The complete blood count, or CBC, is a comprehensive blood work-up that contains a tremendous amount of information about the make-up of your blood, and can indicate the presence or absence of many medical conditions. However, it can also be awfully confusing, given the sheer amount of information present on the report. But armed with a little information about the report, you can make some ballpark conclusions about where your results fall in comparison to normal values in a few major categories.
Look at the white blood cell (WBC) count. White blood cells fight infections, and either an above-average or below-average amount of white blood cells can be medically useful information. The normal range of white blood cells is between 3.3 and 8.7K/uL, or thousand per cubic microliter.
Compare the red blood cell (RBC) count to average values. These are measured in mil/uL, or millions per cubic microliter, and normal values fall between 3.9 and 5.7 mil/uL.
Check the volume of haemoglobin in your blood as indicated by the report. This may be listed under the abbreviation HGB. Haemoglobin carries carbon dioxide to the lungs for exhalation, and oxygen from the lungs to the rest of the body for use. Anywhere between 12.6 and 16.1 mg/dl, or milligrams per decilitre of blood, is a normal value for haemoglobin.

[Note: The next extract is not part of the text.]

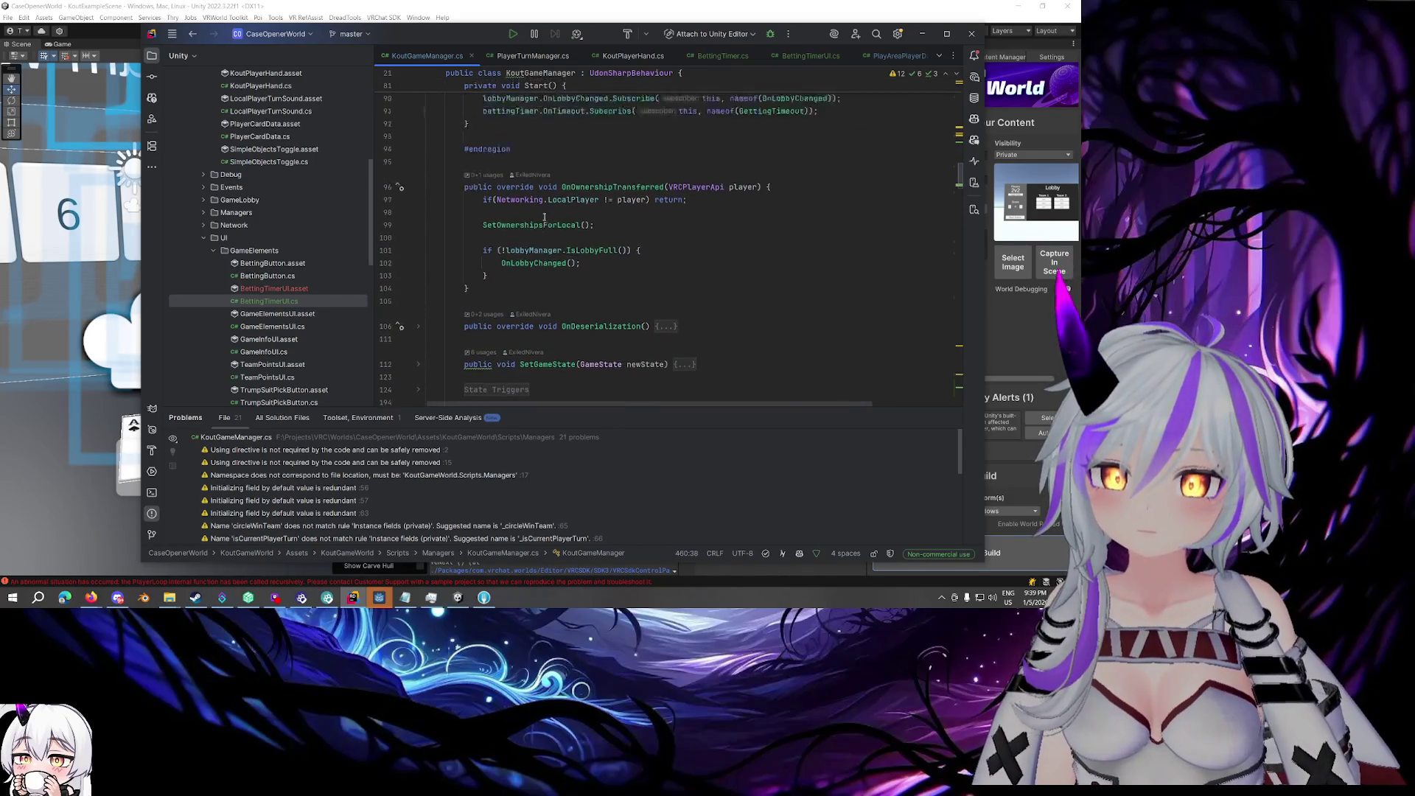
{"action": "scroll", "coordinate": [545, 215], "scroll_direction": "down", "scroll_amount": 3}
{"action": "scroll", "coordinate": [544, 214], "scroll_direction": "down", "scroll_amount": 5}
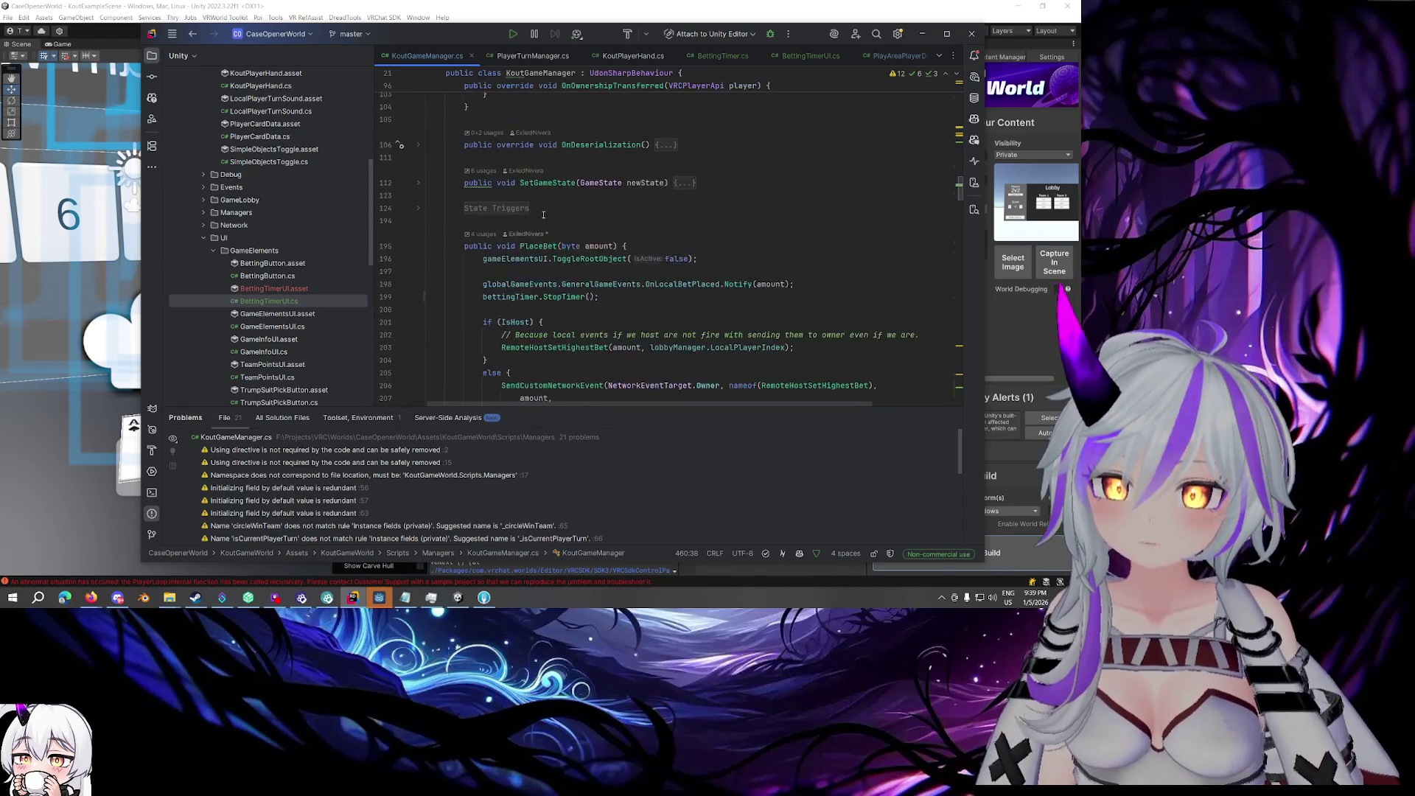
{"action": "scroll", "coordinate": [543, 215], "scroll_direction": "down", "scroll_amount": 2}
{"action": "left_click", "coordinate": [417, 134]}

Find the platelet count on the CBC report. Platelets are vital in forming blood clots---when you bleed, platelets clot together to stop the bleeding. Too low of a platelet count can result in prolonged bleeds; too high of a platelet count can lead to emboli forming in the bloodstream. Look for a value of between 147 and 347K/uL, or thousand per cubic millilitre, in the platelet count on the report.
Consult with your doctor about any scores that appear out of the ordinary range. It's possible that they're simple deviations in the test; also, certain races, genders, and weights are prone to different leanings within the indicated ranges. Your doctor will be able to run further tests if anything appears too far out of the ordinary.